Provided text
___

"""
Frontends for Gadget simulations codes.
This module provides frontend classes for working with Gadget-4 simulation codes.
These frontends facilitate the generation of initial conditions and particle datasets
compatible with Gadget-4, leveraging the underlying infrastructure provided by
the Pisces framework.
"""
from pathlib import Path
import numpy as np
from pisces.particles.gadget import Gadget4ParticleDataset
from ..core import GadgetLikeFrontend, InitialConditions3DCartesian
# Construct the local path to this file for looking up
# the default configuration file(s).
file_path = Path(__file__).absolute().parent
# --------------------------------------- #
# FRONTEND CLASSES #
# --------------------------------------- #
[docs]
class Gadget4Frontend(GadgetLikeFrontend):
"""
Frontend for generating initial conditions compatible with Gadget-4.
This class provides frontend access for generating initial conditions which can
be fed directly to Gadget-4 simulations. Detailed notes on the usage
of this frontend and the relevant settings / configuration options found
in Gadget-4 can be found on the associated documentation page: :ref:`simulations_gadget`.
"""
# --------------------------------------- #
# Class Variables and Constants #
# --------------------------------------- #
# These overwrite the baseclass implementations to customize
# for Gadget-4.
__default_configuration_path__: Path = file_path / "gadget_4_default_config.yaml"
__particle_dataset_type__ = Gadget4ParticleDataset
__frontend_name__ = "Gadget4Frontend"
_simulation_types_map: dict[type, str] = {InitialConditions3DCartesian: "3D"}
_allowed_ic_types = (InitialConditions3DCartesian,)

___

Entries supplied

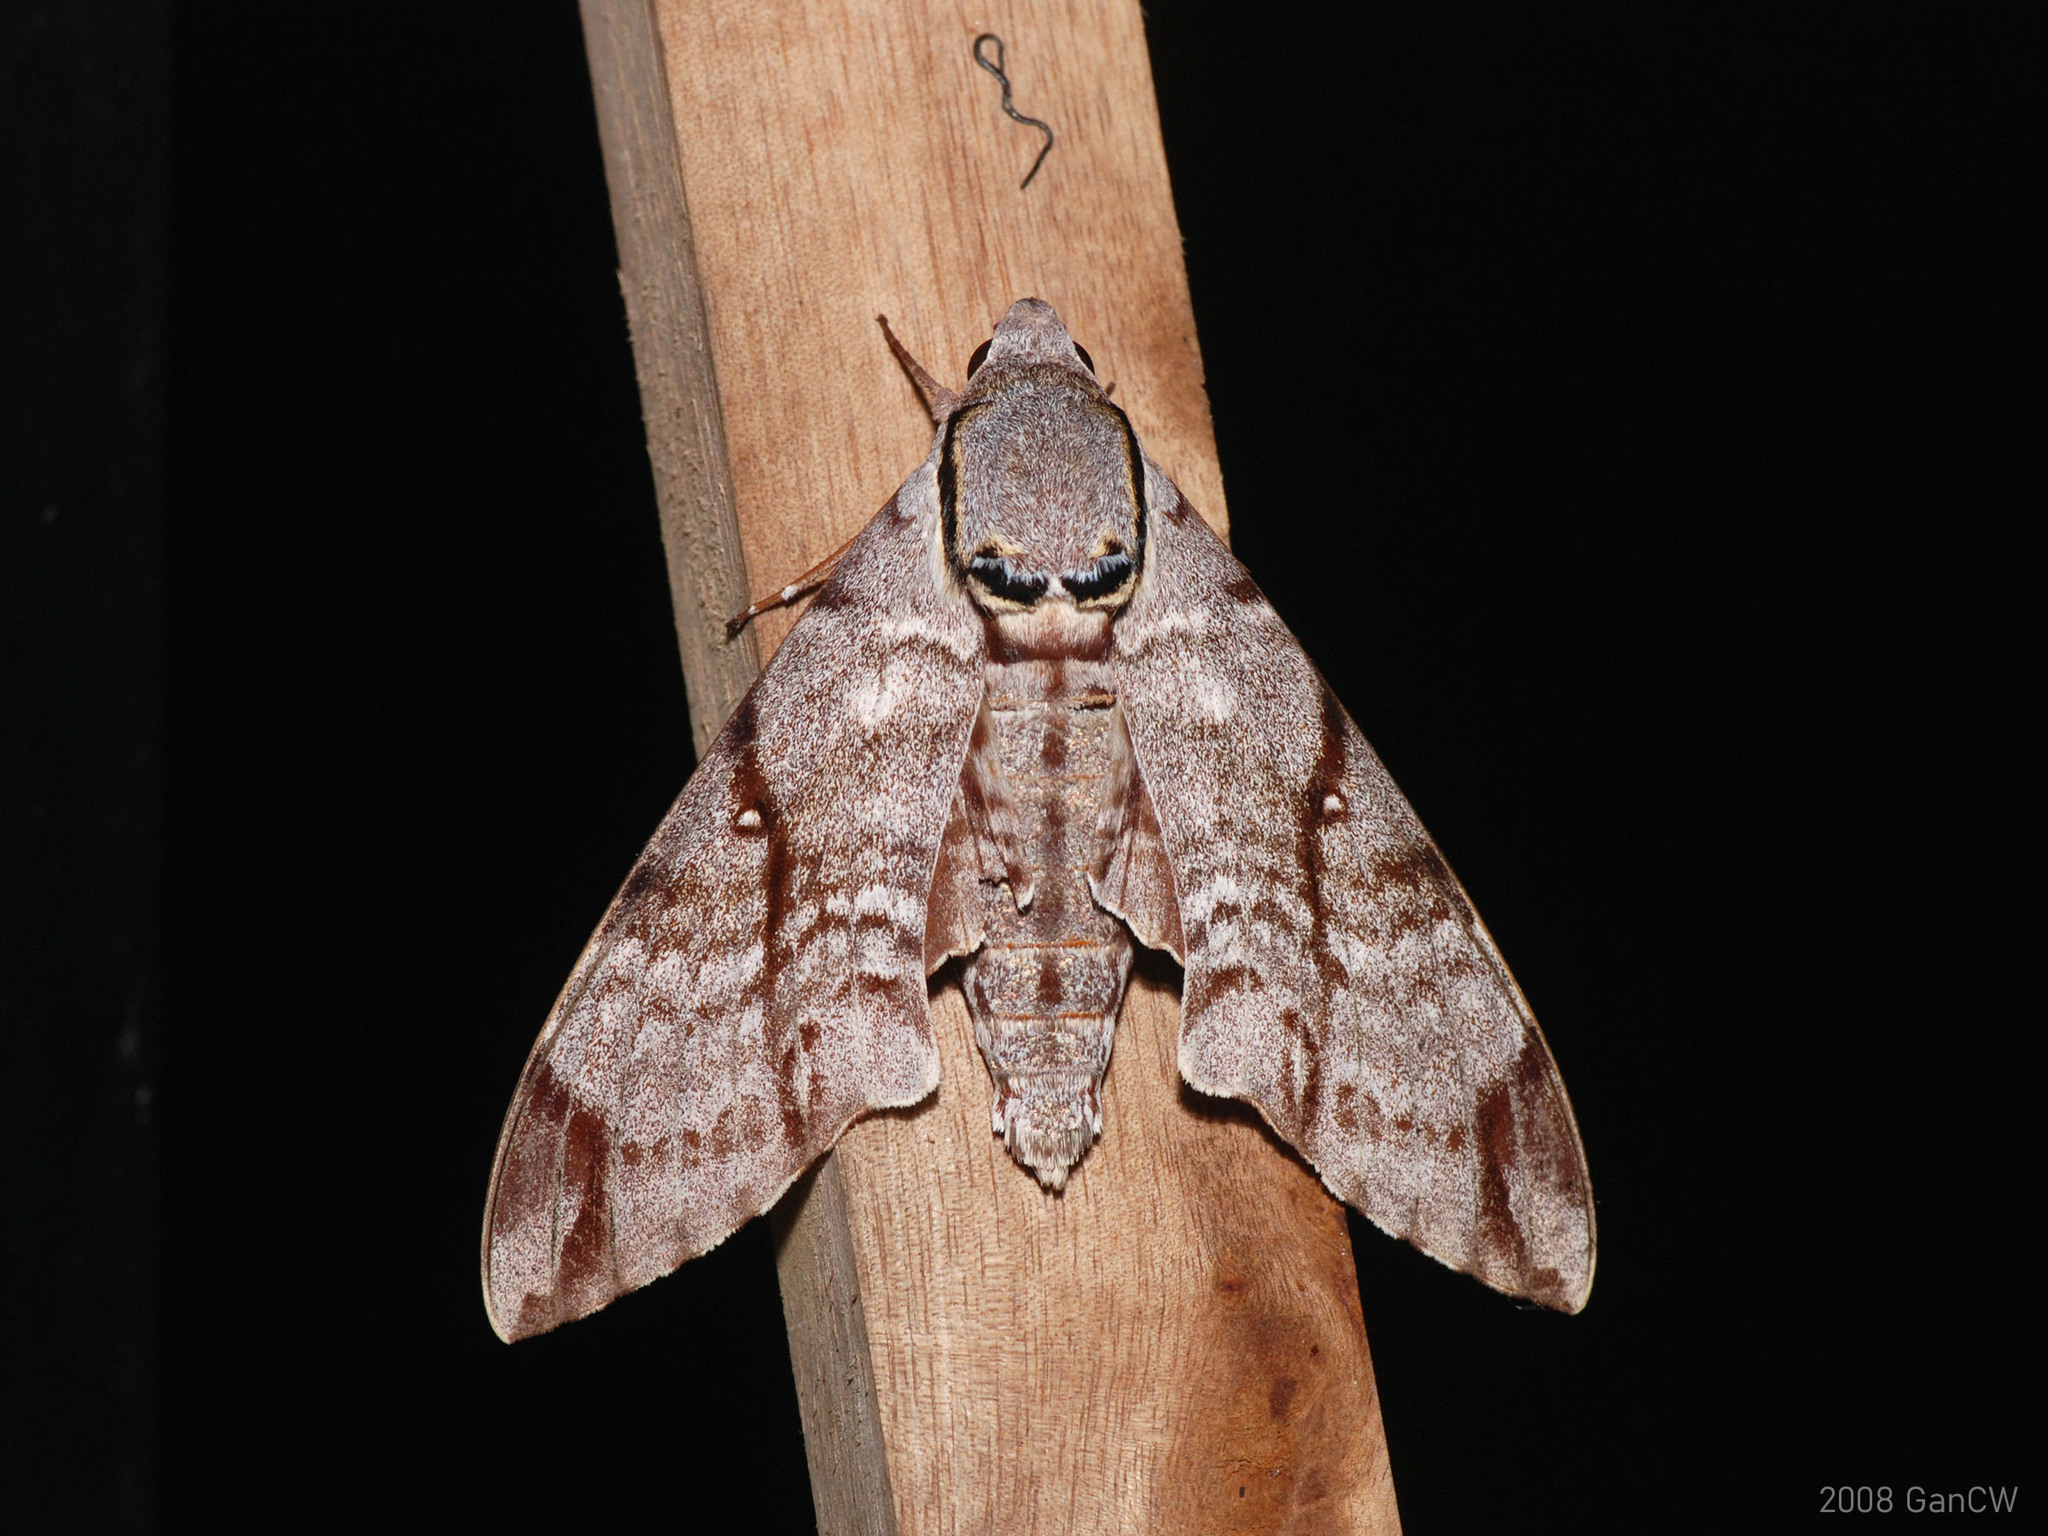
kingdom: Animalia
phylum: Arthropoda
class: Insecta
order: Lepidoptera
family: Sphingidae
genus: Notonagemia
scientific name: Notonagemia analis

___

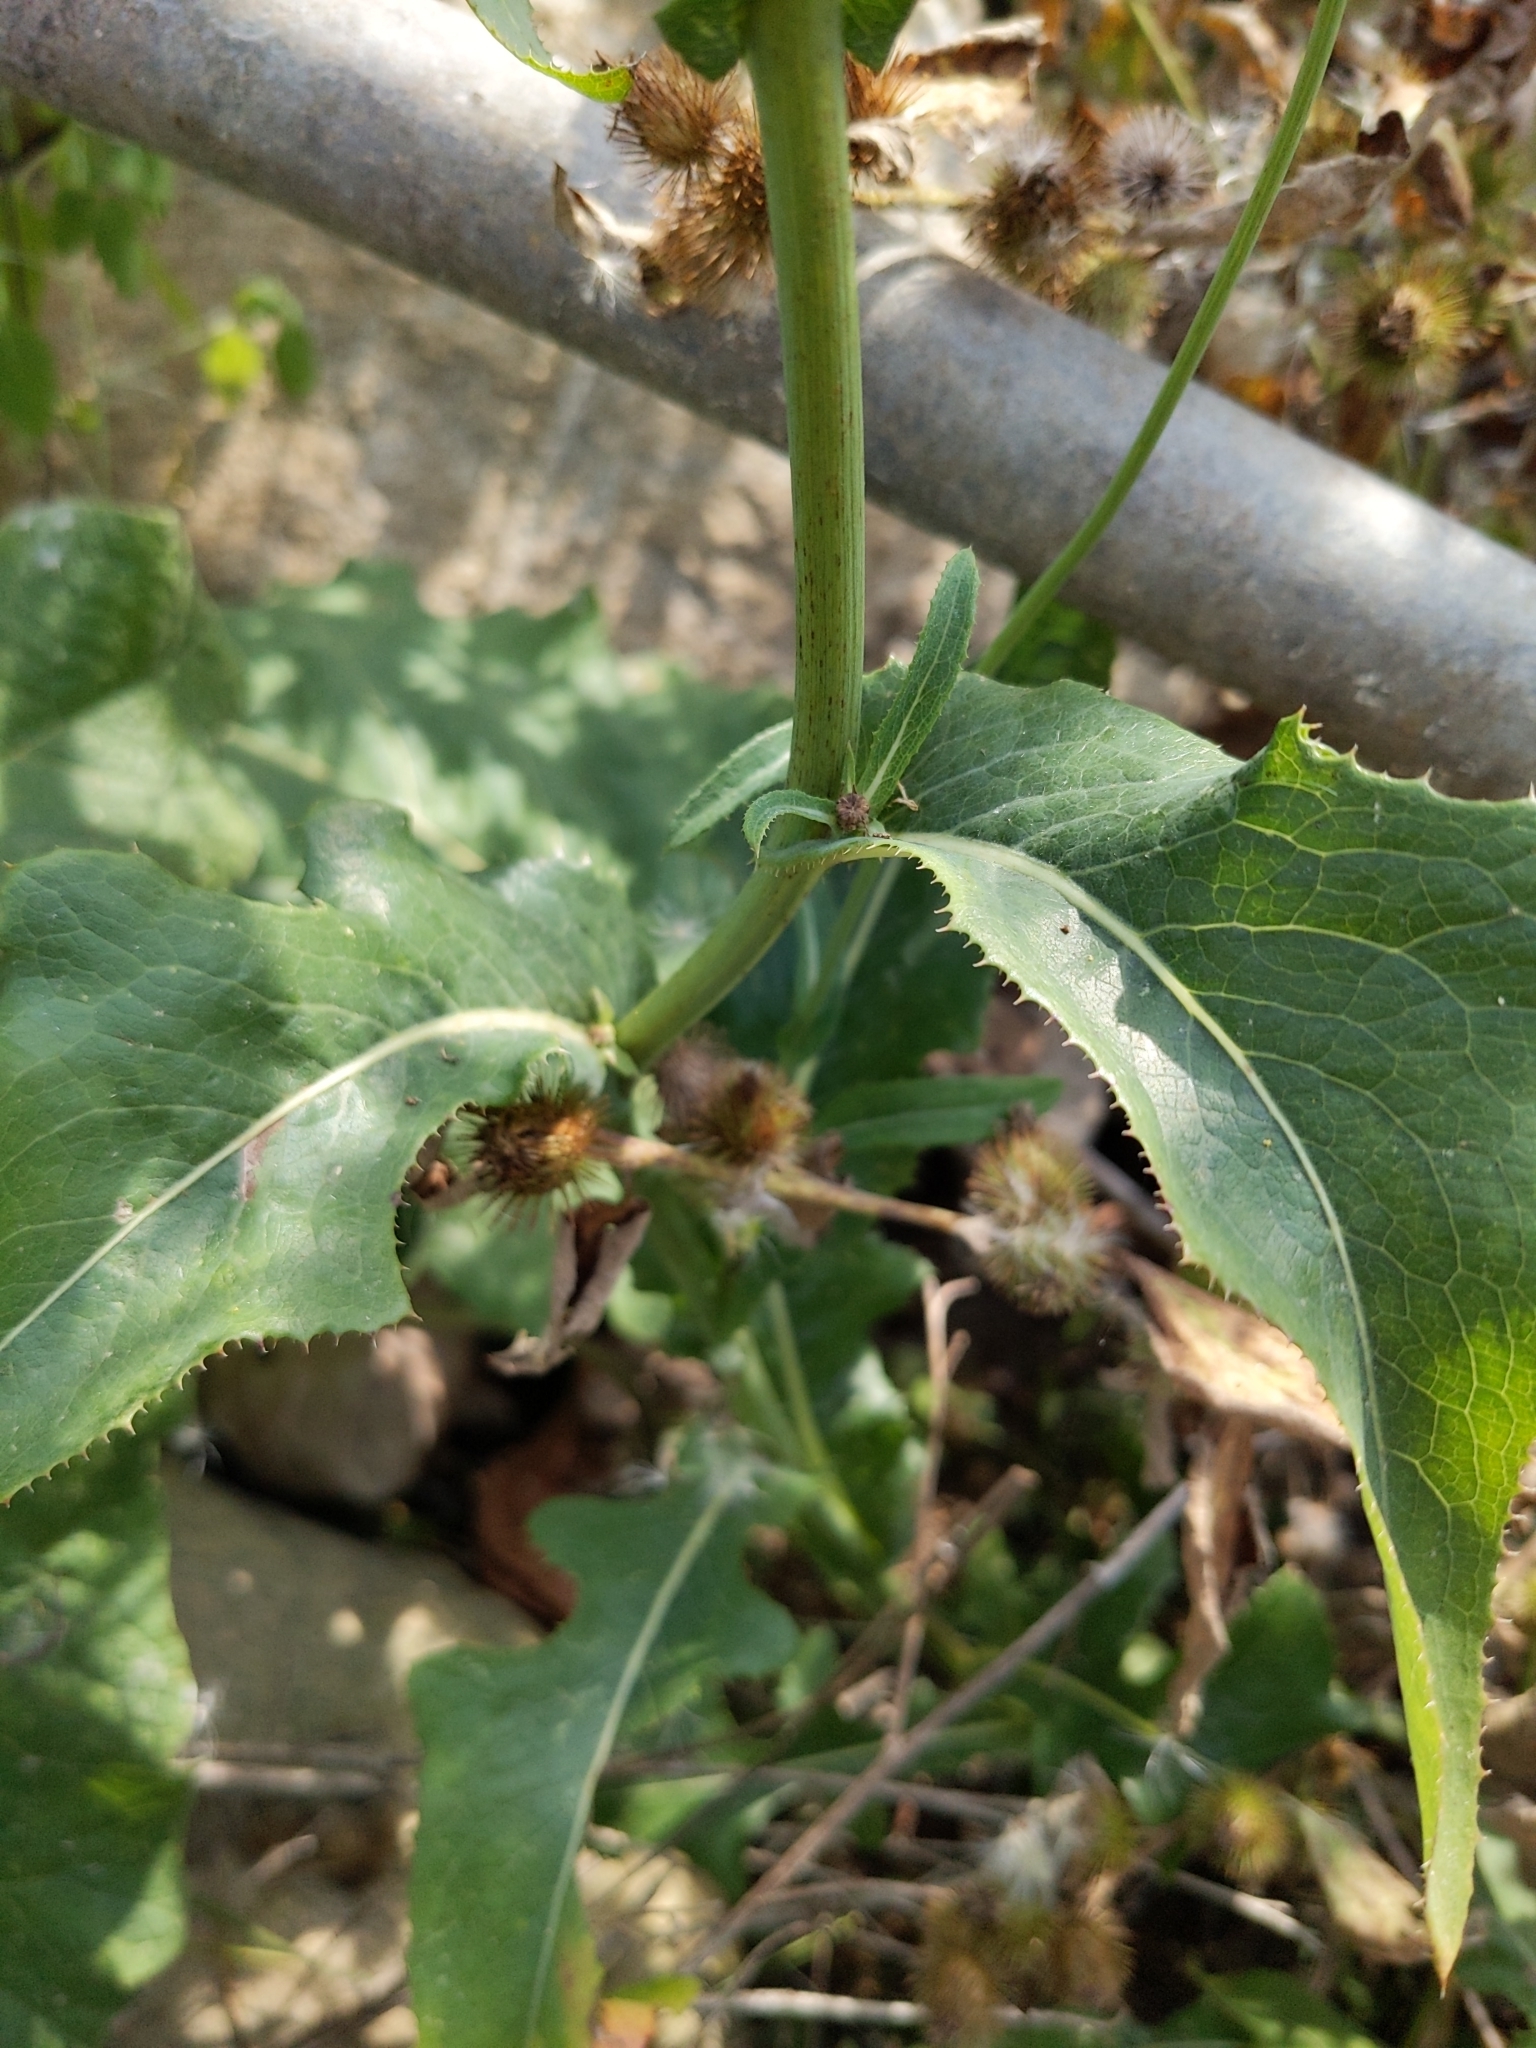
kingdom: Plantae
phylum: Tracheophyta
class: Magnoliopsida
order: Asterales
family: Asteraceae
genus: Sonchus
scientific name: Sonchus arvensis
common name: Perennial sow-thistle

___

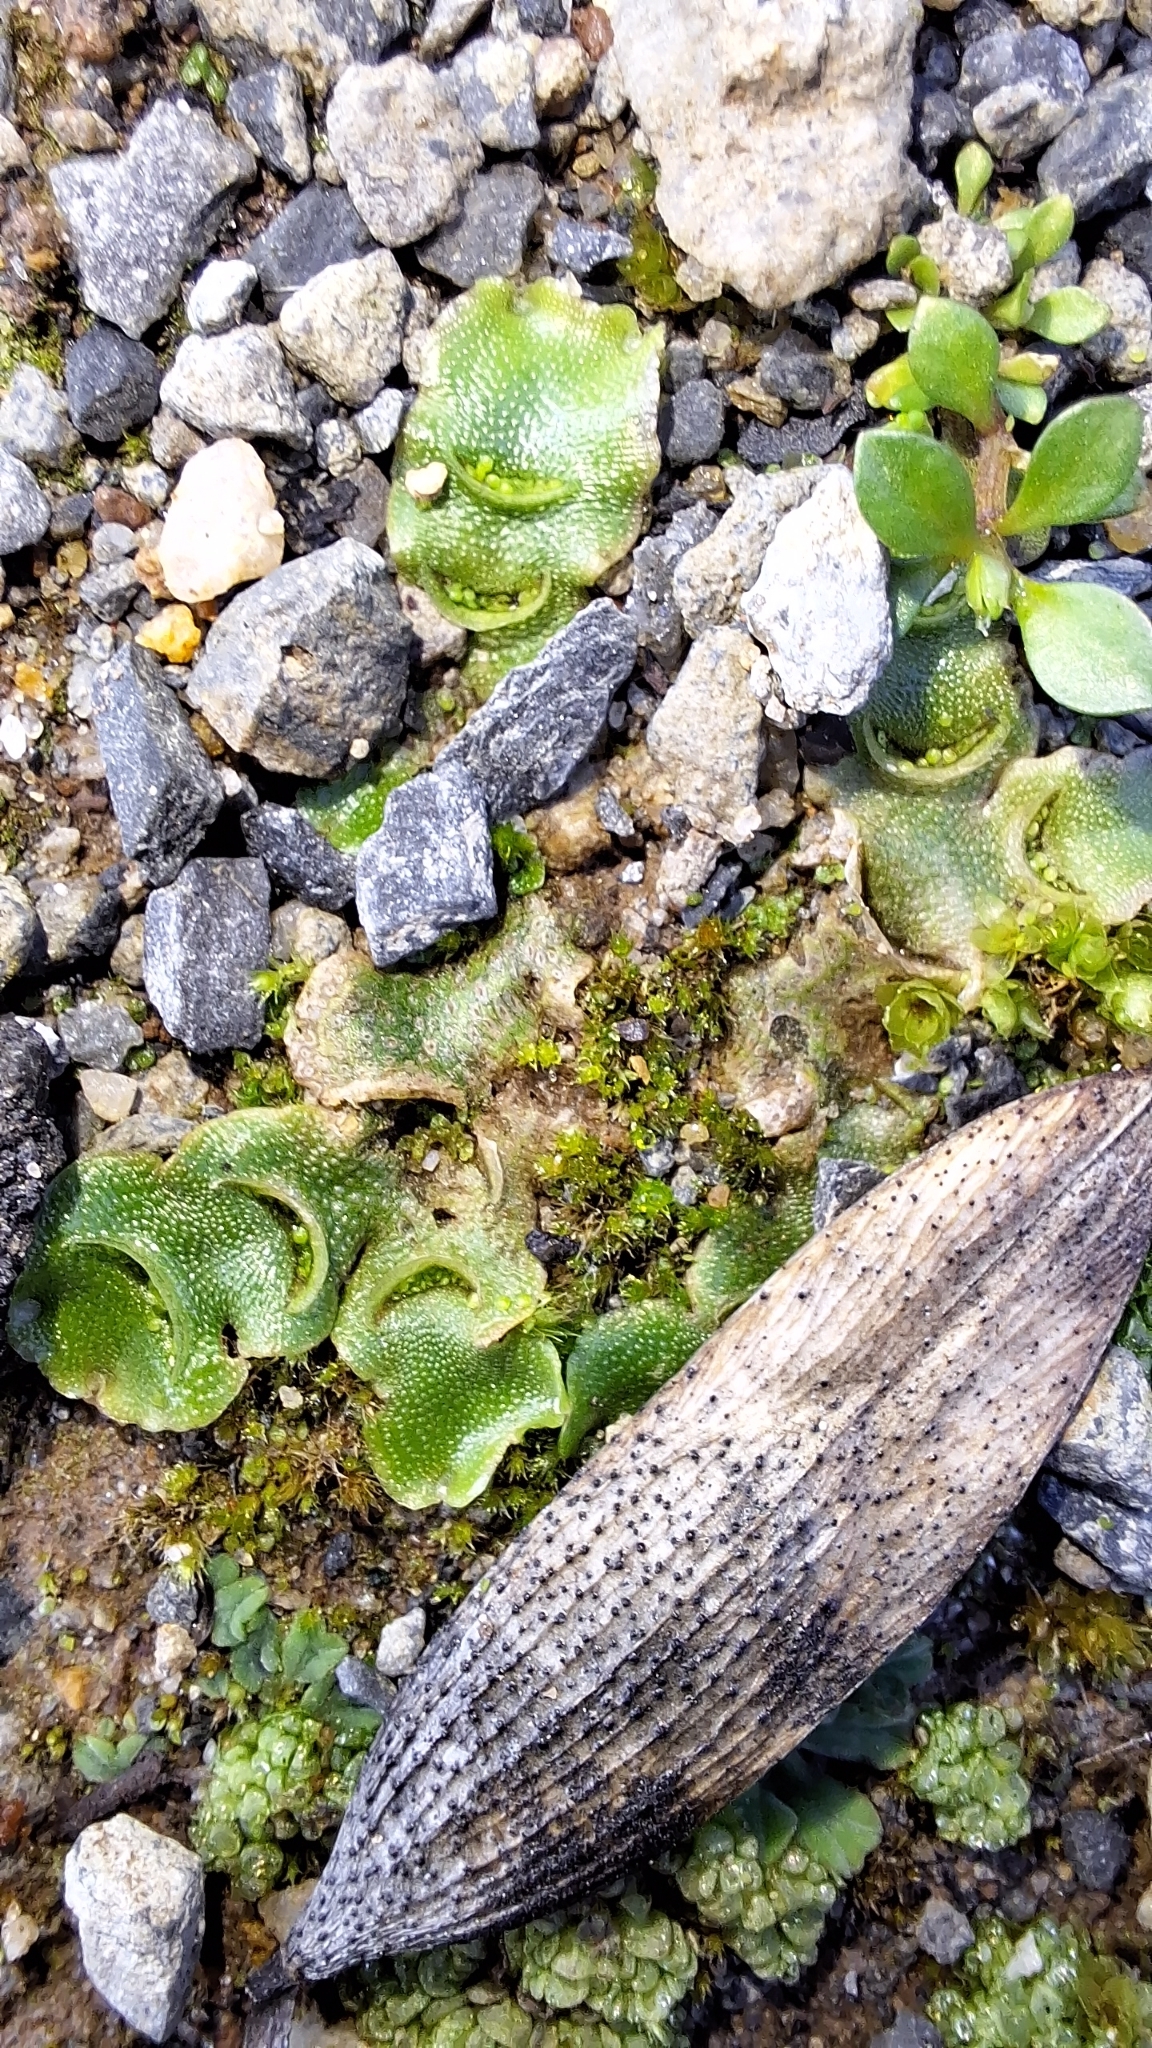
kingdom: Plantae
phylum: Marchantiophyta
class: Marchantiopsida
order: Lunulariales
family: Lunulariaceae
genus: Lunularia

___

Tasks and exercises
- 1) List every class variable that the Gadget-4 frontend code assigns inside the Gadget4Frontend class.
- 2) Pick up the Gadget-4 frontend code right after its last line and keep writing it.

Expected results
- 1)
__default_configuration_path__
__particle_dataset_type__
__frontend_name__
_simulation_types_map
_allowed_ic_types

- 2)
# --------------------------------------- #
# IC Generation Methods #
# --------------------------------------- #
# Most of the detail here is handled by the superclass GadgetLikeFrontend.
# We only need to implement the method that generates the particle dataset as this
# will determine some details about the file header and other relevant structures.
def _generate_particle_dataset(self, *args, **kwargs):
"""
Generate the particle dataset for the entire simulation.
Notes
-----
For Gadget-like frontends, this method constructs the complete
particle dataset by iterating over each model in the initial conditions,
mapping their native particle types and fields to the Gadget-4
equivalents, and writing the data into the appropriate locations
in the overall particle dataset.
It will need to be reimplemented in subclasses if the particle dataset
construction requires different parameters or additional steps.
"""
# Parse out the arguments that are relevant to the generation of
# the particle dataset.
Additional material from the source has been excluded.